Of 112 patients who underwent surgical resection for PanNETs during the study period, 23 received neoadjuvant therapy, 6 of whom met all inclusion criteria and had borderline resectable disease. These 6 patients received at least 1 cycle of temozolomide and capecitabine, with 3 also receiving radiation. All had radiographic evidence of treatment response. Four (67%) had negative-margin resections. Four patients had histologic evidence of a moderate response. Follow-up (3.0-4.3 years) indicated that all patients were alive, with 5/6 free of disease (1 patient with metastatic disease still on treatment without progression).

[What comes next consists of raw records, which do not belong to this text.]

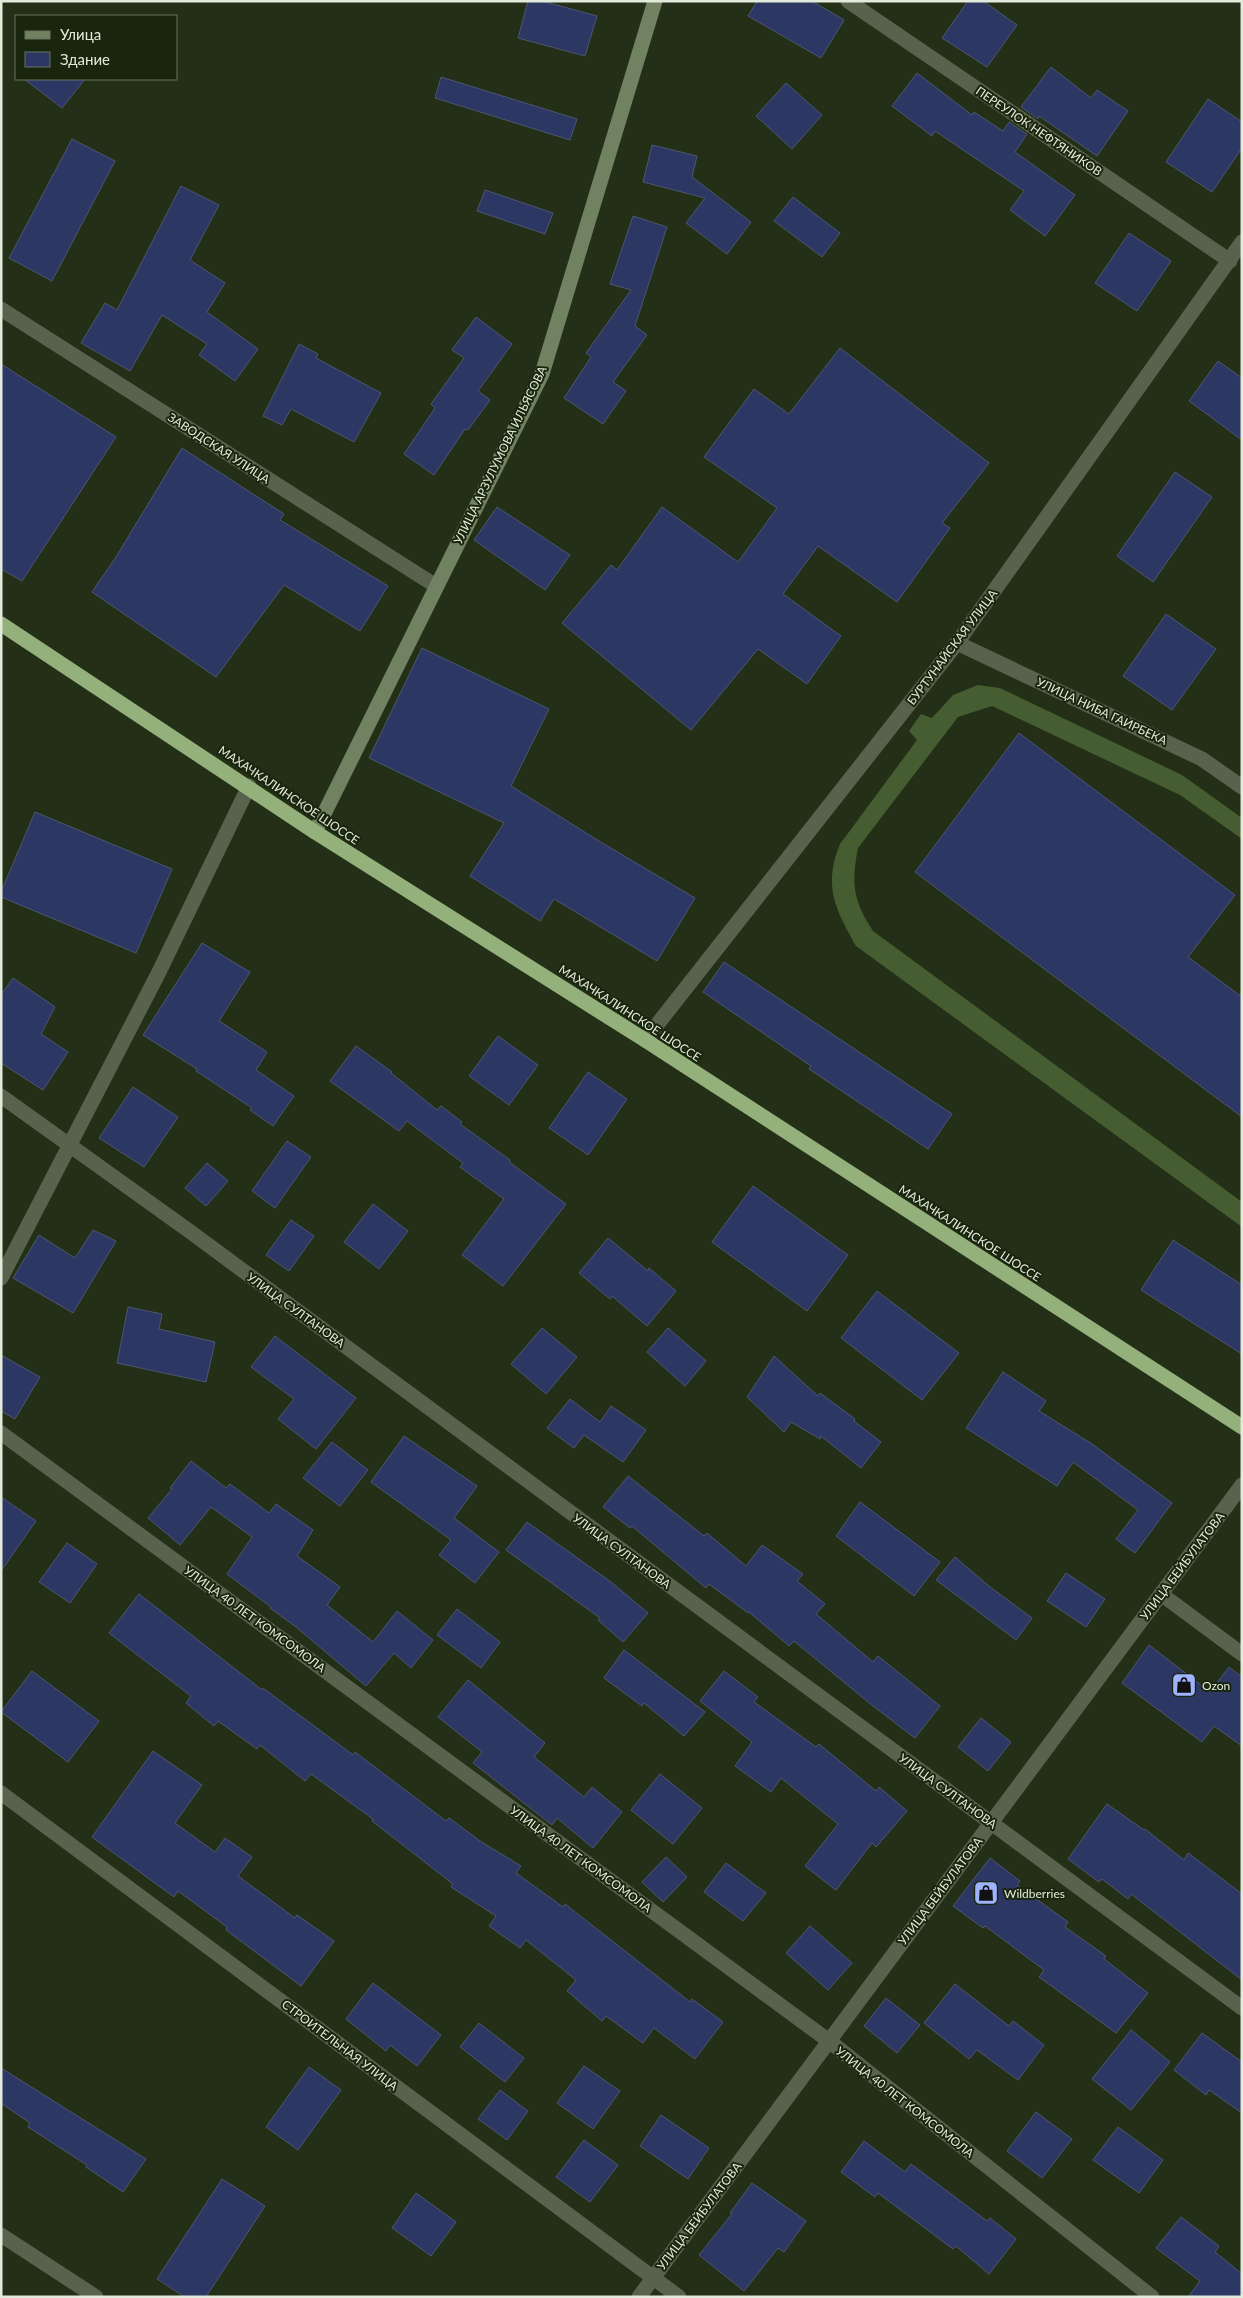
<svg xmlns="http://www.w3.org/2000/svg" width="1243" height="2298" font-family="Lato,sans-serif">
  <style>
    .grass { fill: #465d31 }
    .building { fill: #2c3764; stroke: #4e5671 }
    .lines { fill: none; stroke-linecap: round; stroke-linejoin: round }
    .street { stroke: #58634e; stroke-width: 15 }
    .secondary { stroke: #708261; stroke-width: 15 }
    .highway { stroke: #94b07b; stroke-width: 15 }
    .labels { text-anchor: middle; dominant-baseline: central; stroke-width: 4; stroke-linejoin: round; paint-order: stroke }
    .street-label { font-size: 12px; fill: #e2ebdb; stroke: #19250d }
    .poi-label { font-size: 12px; fill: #e2ebdb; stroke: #19250d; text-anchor: start }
  </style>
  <rect width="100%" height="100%" fill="#232f16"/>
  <path class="grass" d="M 978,685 L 1000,688 L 1182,775 L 1242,818 L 1242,839 L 1180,795 L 992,706 L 958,717 L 858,848 C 851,884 853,901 873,931 L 1242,1202 L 1242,1227 L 856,946 C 835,908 823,886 840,844 L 917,740 L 909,731 L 921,714 L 932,718 L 953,695 Z"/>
  <g class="building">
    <path d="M 528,1 L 542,1 L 597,16 L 585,56 L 518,38 Z"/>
    <path d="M 757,1 L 812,1 L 844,20 L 821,58 L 748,16 Z"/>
    <path d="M 968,1 L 983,1 L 1017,25 L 987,67 L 942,38 Z"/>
    <path d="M 1051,67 L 1091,98 L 1097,90 L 1128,111 L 1097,156 L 1039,116 L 1038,119 L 1021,107 Z"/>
    <path d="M 917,73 L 972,115 L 974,112 L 1003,131 L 1009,122 L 1027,134 L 1015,152 L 1075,195 L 1045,236 L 1010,210 L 1024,191 L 935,131 L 932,136 L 892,106 Z"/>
    <path d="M 441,77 L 577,119 L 570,140 L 435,98 Z"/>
    <path d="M 24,79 L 85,79 L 62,108 Z"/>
    <path d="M 786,83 L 822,115 L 792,149 L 756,116 Z"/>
    <path d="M 1208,99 L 1242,122 L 1242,148 L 1212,192 L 1166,162 Z"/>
    <path d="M 72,139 L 115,161 L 52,281 L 9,258 Z"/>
    <path d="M 652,145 L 697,156 L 692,177 L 751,222 L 727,254 L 686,223 L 705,198 L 643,182 Z"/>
    <path d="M 181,186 L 219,205 L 190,260 L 225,283 L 207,312 L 258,349 L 235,381 L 199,355 L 207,344 L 162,315 L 130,371 L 81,343 L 105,303 L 117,310 Z"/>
    <path d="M 485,190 L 553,213 L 545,234 L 477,211 Z"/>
    <path d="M 793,197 L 840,233 L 822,257 L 774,221 Z"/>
    <path d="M 633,216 L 667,227 L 635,326 L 647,335 L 613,382 L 626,391 L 603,424 L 564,398 L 591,357 L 586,353 L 631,290 L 610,284 Z"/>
    <path d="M 1129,233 L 1171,261 L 1137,311 L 1095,283 Z"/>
    <path d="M 476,317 L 512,344 L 478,391 L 490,400 L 468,430 L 465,429 L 434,475 L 404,454 L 435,408 L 431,404 L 464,358 L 452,350 Z"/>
    <path d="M 299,344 L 318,354 L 316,358 L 381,393 L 354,442 L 291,409 L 282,425 L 263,416 Z"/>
    <path d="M 840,348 L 989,463 L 942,523 L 950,528 L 897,602 L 818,546 L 783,594 L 841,636 L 807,684 L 758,649 L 691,730 L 562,623 L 611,565 L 617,570 L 662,507 L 738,562 L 777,508 L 704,457 L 754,389 L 789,414 Z"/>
    <path d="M 1218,361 L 1242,378 L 1242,440 L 1189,401 Z"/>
    <path d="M 1,364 L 116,437 L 22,581 L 1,569 Z"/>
    <path d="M 182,448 L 284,514 L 280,520 L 388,586 L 360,631 L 284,585 L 216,677 L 92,592 L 116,557 Z"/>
    <path d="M 1175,472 L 1212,497 L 1153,582 L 1117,556 Z"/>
    <path d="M 497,507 L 570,555 L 545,590 L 474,540 Z"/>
    <path d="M 1166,614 L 1216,649 L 1172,710 L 1123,676 Z"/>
    <path d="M 422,648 L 549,709 L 511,786 L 599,841 L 695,898 L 657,961 L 554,899 L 540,921 L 470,876 L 504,823 L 369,758 Z"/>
    <path d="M 1019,733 L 1235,895 L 1188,957 L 1242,997 L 1242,1117 L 915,872 Z"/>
    <path d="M 35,812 L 172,869 L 136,953 L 1,897 L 1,892 Z"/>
    <path d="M 202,943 L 250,972 L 219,1021 L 267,1052 L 256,1070 L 294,1096 L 273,1126 L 250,1110 L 252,1108 L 196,1071 L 197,1069 L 143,1035 Z"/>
    <path d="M 724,962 L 952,1114 L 928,1149 L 809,1069 L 811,1066 L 703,992 Z"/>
    <path d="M 13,978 L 55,1007 L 41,1034 L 68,1052 L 43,1090 L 1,1063 L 1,995 Z"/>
    <path d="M 498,1036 L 538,1065 L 509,1105 L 469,1076 Z"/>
    <path d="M 356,1046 L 392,1072 L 391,1073 L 437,1110 L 441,1106 L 462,1122 L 460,1124 L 510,1160 L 509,1162 L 566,1204 L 503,1286 L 462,1255 L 504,1199 L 460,1167 L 463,1163 L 407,1121 L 399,1131 L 330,1081 Z"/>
    <path d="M 588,1072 L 627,1099 L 588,1155 L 549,1128 Z"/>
    <path d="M 133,1087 L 178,1117 L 144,1167 L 99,1138 Z"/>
    <path d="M 287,1141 L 311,1157 L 275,1208 L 252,1191 Z"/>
    <path d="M 207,1163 L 228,1181 L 206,1206 L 185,1188 Z"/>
    <path d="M 753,1186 L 848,1255 L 807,1311 L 712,1242 Z"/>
    <path d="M 373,1204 L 408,1231 L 379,1269 L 344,1242 Z"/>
    <path d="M 291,1220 L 314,1236 L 289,1271 L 266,1255 Z"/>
    <path d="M 93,1230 L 116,1241 L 73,1313 L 13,1278 L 39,1235 L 75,1258 Z"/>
    <path d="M 608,1238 L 648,1271 L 649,1268 L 676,1291 L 647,1326 L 612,1296 L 610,1299 L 579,1273 Z"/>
    <path d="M 1173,1240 L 1242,1285 L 1242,1354 L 1141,1290 Z"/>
    <path d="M 877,1291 L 959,1353 L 922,1400 L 841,1338 Z"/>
    <path d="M 128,1307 L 162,1314 L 159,1329 L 215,1342 L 206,1382 L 117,1363 Z"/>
    <path d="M 542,1328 L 577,1357 L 546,1394 L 511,1364 Z"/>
    <path d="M 668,1328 L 706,1361 L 685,1386 L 647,1352 Z"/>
    <path d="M 275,1336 L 356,1398 L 316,1449 L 278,1419 L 294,1399 L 251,1367 Z"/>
    <path d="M 1,1355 L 40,1377 L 15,1419 L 1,1411 Z"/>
    <path d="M 774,1356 L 818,1396 L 820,1393 L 855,1419 L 854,1421 L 881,1442 L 861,1468 L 821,1436 L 820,1439 L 791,1422 L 784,1432 L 747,1397 Z"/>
    <path d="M 1003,1372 L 1046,1401 L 1039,1411 L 1092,1444 L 1172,1503 L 1135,1553 L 1116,1539 L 1138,1510 L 1073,1462 L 1057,1486 L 966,1428 Z"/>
    <path d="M 570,1399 L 600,1422 L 611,1406 L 646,1430 L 623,1462 L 584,1435 L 574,1448 L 547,1428 Z"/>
    <path d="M 404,1436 L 477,1486 L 454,1518 L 499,1552 L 475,1583 L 439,1555 L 451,1540 L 371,1482 Z"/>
    <path d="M 332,1442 L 368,1470 L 340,1506 L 303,1478 Z"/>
    <path d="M 191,1461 L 226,1488 L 230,1484 L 269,1513 L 276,1504 L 313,1530 L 297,1556 L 340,1587 L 327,1605 L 373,1642 L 397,1611 L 433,1640 L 411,1668 L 394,1653 L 366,1686 L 296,1627 L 270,1608 L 271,1607 L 227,1574 L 252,1537 L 211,1507 L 180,1545 L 148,1518 L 172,1489 L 170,1488 Z"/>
    <path d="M 628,1476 L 704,1536 L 707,1533 L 746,1566 L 762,1545 L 803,1574 L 797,1581 L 825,1604 L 816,1614 L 873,1662 L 878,1656 L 940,1706 L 915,1738 L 873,1706 L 794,1641 L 789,1646 L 749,1612 L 748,1613 L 709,1584 L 706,1588 L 632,1526 L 630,1528 L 603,1507 Z"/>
    <path d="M 1,1497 L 36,1521 L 1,1571 Z"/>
    <path d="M 860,1502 L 940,1562 L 914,1596 L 836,1536 Z"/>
    <path d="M 527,1522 L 611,1582 L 648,1613 L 623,1642 L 598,1620 L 600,1618 L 506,1550 Z"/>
    <path d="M 67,1543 L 97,1564 L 70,1603 L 39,1582 Z"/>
    <path d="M 955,1557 L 990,1587 L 1032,1618 L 1016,1640 L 936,1580 Z"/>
    <path d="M 1066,1573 L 1105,1599 L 1086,1627 L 1047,1601 Z"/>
    <path d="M 139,1594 L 262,1690 L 263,1688 L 353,1755 L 355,1752 L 446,1821 L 449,1818 L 480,1841 L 521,1866 L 516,1873 L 563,1907 L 565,1904 L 690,2002 L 692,1999 L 723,2022 L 695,2059 L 654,2028 L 643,2043 L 606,2016 L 602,2021 L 567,1991 L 576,1980 L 526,1940 L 520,1948 L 489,1926 L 496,1916 L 451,1887 L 453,1884 L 372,1821 L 373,1819 L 311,1774 L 305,1781 L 260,1745 L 257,1749 L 218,1721 L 214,1726 L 186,1703 L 191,1696 L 109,1633 Z"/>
    <path d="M 457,1609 L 500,1642 L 481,1668 L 437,1635 Z"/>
    <path d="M 1149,1645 L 1210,1692 L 1229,1667 L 1242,1677 L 1242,1746 L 1214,1726 L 1202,1742 L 1122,1683 Z"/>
    <path d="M 624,1650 L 705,1712 L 684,1736 L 644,1703 L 642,1706 L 604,1678 Z"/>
    <path d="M 32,1671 L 99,1721 L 68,1762 L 1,1712 Z"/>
    <path d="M 724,1671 L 758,1697 L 754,1702 L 816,1747 L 819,1744 L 876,1791 L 879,1787 L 907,1811 L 876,1847 L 872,1843 L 836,1890 L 805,1866 L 838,1824 L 781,1778 L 771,1792 L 735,1766 L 752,1742 L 700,1701 Z"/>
    <path d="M 468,1680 L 545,1743 L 534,1757 L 584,1797 L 592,1787 L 622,1812 L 593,1848 L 557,1818 L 552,1825 L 473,1763 L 482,1752 L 438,1717 Z"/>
    <path d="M 981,1718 L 1011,1742 L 988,1771 L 958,1747 Z"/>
    <path d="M 153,1751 L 202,1785 L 175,1823 L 215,1852 L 225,1838 L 252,1857 L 238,1876 L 295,1918 L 297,1915 L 334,1941 L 301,1986 L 226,1930 L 227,1927 L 178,1891 L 174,1897 L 92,1837 Z"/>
    <path d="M 660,1774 L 702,1808 L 673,1844 L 631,1810 Z"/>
    <path d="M 1107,1804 L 1144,1830 L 1145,1829 L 1184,1860 L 1188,1853 L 1242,1894 L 1242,1980 L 1131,1894 L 1128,1899 L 1102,1879 L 1099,1882 L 1068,1859 Z"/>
    <path d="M 666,1857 L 687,1877 L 663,1902 L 642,1882 Z"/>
    <path d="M 990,1858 L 1020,1881 L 1017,1885 L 1068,1922 L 1065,1927 L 1106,1956 L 1104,1959 L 1148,1993 L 1116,2033 L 1039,1977 L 1044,1970 L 985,1926 L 983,1928 L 953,1906 Z"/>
    <path d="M 726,1863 L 766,1893 L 743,1921 L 704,1892 Z"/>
    <path d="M 810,1926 L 852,1963 L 828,1990 L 786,1953 Z"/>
    <path d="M 373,1983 L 441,2035 L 417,2066 L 390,2045 L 386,2051 L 346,2019 Z"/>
    <path d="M 955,1984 L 1009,2026 L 1013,2021 L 1044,2045 L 1018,2080 L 977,2050 L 969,2059 L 924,2023 Z"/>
    <path d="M 886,1998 L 920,2025 L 897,2053 L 864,2026 Z"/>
    <path d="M 479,2023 L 524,2058 L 505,2082 L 460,2047 Z"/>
    <path d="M 1131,2030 L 1170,2062 L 1131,2110 L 1092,2079 Z"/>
    <path d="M 1202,2033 L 1242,2062 L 1242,2113 L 1209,2090 L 1206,2095 L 1174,2070 Z"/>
    <path d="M 584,2066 L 620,2091 L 593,2129 L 557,2103 Z"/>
    <path d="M 309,2067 L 341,2090 L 298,2150 L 266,2127 Z"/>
    <path d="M 1,2068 L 146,2159 L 123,2192 L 86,2167 L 87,2165 L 28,2127 L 30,2123 L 1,2103 Z"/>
    <path d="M 500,2090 L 528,2111 L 507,2140 L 478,2119 Z"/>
    <path d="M 1036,2112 L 1072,2139 L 1042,2178 L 1007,2151 Z"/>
    <path d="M 661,2115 L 709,2148 L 688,2179 L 640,2146 Z"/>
    <path d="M 1118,2127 L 1163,2160 L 1139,2193 L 1093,2160 Z"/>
    <path d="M 584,2140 L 618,2165 L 590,2202 L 556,2177 Z"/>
    <path d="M 864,2141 L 905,2172 L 911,2164 L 987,2221 L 990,2218 L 1016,2239 L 989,2274 L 956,2246 L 953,2249 L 878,2193 L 875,2197 L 841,2172 Z"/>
    <path d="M 222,2179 L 265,2206 L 206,2297 L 185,2297 L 157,2279 Z"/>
    <path d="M 752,2183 L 806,2221 L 784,2252 L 778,2248 L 744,2291 L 699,2255 L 732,2214 L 730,2213 Z"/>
    <path d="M 416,2193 L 456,2222 L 431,2256 L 392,2228 Z"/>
    <path d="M 1181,2217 L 1219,2246 L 1215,2252 L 1242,2274 L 1242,2297 L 1188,2297 L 1200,2281 L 1156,2248 Z"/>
  </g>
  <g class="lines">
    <g class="street">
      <path d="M 848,1 L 1230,261"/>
      <path d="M 1,309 L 436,586"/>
      <path d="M 957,643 L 1202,759 L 1242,787"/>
      <path d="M 645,1040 L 957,643 L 1242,242"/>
      <path d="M 1,1096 L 192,1233 L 1242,2008"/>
      <path d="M 1,1278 L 159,972 L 249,786"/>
      <path d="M 1,1433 L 829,2041 L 1152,2297"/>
      <path d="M 1161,1594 L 1242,1654"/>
      <path d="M 1,1793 L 679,2297"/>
      <path d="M 1,2235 L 96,2297"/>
      <path d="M 639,2297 L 1242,1485"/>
    </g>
    <path class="secondary" d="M 315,832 L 542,374 L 655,1"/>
    <path class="highway" d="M 1,624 L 315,832 L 645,1040 L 1242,1427"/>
  </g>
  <defs>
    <symbol id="shop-square" viewBox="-11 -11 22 22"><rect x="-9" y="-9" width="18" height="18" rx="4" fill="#9fb3fd" stroke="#19250d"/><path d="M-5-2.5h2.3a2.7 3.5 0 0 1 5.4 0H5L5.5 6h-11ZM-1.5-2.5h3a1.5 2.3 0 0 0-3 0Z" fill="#111"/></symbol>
  </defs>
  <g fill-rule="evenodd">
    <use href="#shop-square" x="1170" y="1671" width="28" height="28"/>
    <use href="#shop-square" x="972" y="1879" width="28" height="28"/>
  </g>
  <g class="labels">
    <g class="street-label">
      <text transform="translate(1039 131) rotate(34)">ПЕРЕУЛОК НЕФТЯНИКОВ</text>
      <text transform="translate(219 448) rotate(33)">ЗАВОДСКАЯ УЛИЦА</text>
      <text transform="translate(500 455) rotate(-64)">УЛИЦА АРЗУЛУМОВА ИЛЬЯСОВА</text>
      <text transform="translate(952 647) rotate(-53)">БУРТУНАЙСКАЯ УЛИЦА</text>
      <text transform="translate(1102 711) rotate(25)">УЛИЦА НИБА ГАИРБЕКА</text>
      <text transform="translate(289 795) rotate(34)">МАХАЧКАЛИНСКОЕ ШОССЕ</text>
      <text transform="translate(630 1013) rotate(33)">МАХАЧКАЛИНСКОЕ ШОССЕ</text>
      <text transform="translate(970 1233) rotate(33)">МАХАЧКАЛИНСКОЕ ШОССЕ</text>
      <text transform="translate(296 1310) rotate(36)">УЛИЦА СУЛТАНОВА</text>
      <text transform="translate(622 1551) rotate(36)">УЛИЦА СУЛТАНОВА</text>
      <text transform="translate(1182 1566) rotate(-53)">УЛИЦА БЕЙБУЛАТОВА</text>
      <text transform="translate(255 1619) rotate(36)">УЛИЦА 40 ЛЕТ КОМСОМОЛА</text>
      <text transform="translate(948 1791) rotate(36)">УЛИЦА СУЛТАНОВА</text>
      <text transform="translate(581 1859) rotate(36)">УЛИЦА 40 ЛЕТ КОМСОМОЛА</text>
      <text transform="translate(940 1891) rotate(-53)">УЛИЦА БЕЙБУЛАТОВА</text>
      <text transform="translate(340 2045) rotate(37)">СТРОИТЕЛЬНАЯ УЛИЦА</text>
      <text transform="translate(905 2102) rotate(38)">УЛИЦА 40 ЛЕТ КОМСОМОЛА</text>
      <text transform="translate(699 2216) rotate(-53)">УЛИЦА БЕЙБУЛАТОВА</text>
    </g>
    <g class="poi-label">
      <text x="1202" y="1685">Ozon</text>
      <text x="1004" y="1893">Wildberries</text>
    </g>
  </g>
  <rect width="1243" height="2298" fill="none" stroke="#e2ebdb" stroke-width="5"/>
  <rect x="15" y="15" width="162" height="65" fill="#19250d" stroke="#69745f"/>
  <rect x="25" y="31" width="25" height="8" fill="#708261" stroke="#69745f"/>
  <text x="60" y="40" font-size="15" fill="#e2ebdb">Улица</text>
  <rect x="25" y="52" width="25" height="15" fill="#2c3764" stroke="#69745f"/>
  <text x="60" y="65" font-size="15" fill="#e2ebdb">Здание</text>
</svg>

A multimodality treatment strategy (neoadjuvant temozolomide and capecitabine ± radiation) can be successfully applied to patients with PanNETs who meet NCCN borderline resectable criteria for PDAC. To our knowledge, this is the first report of the use of a multimodality protocol in the treatment of patients with borderline resectable PanNETs.
胰腺神经内分泌肿瘤(PanNETs)约占胰腺肿瘤的3%。与胰腺导管腺癌(PDAC)患者一样,其中一些患者表现为“可切除边缘性疾病”。对于这些患者,缺乏最佳的治疗方法。我们报告了我们机构使用多模式治疗可切除边缘性PanNETs的经验。
我们确定了2000年至2013年间在我们机构接受新辅助治疗的可切除边缘性PanNETs患者。可切除边缘性的定义基于美国国立综合癌症网络(NCCN)的PDAC标准。记录新辅助治疗方案、影像学反应、病理反应、手术切缘、淋巴结清扫情况、阳性淋巴结数量和复发情况。统计数据为描述性的。
在研究期间接受PanNETs手术切除的112例患者中,23例接受了新辅助治疗,其中6例符合所有纳入标准且患有可切除边缘性疾病。这6例患者接受了至少1个周期的替莫唑胺和卡培他滨治疗,3例还接受了放疗。所有患者均有治疗反应的影像学证据。4例(67%)患者切缘阴性。4例患者有中度反应的组织学证据。随访(3.0 - 4.3年)表明所有患者均存活,6例中有5例无疾病(1例转移性疾病患者仍在接受治疗且无进展)。
多模式治疗策略(新辅助替莫唑胺和卡培他滨±放疗)可成功应用于符合NCCN PDAC可切除边缘性标准的PanNETs患者。据我们所知,这是首次报道使用多模式方案治疗可切除边缘性PanNETs患者。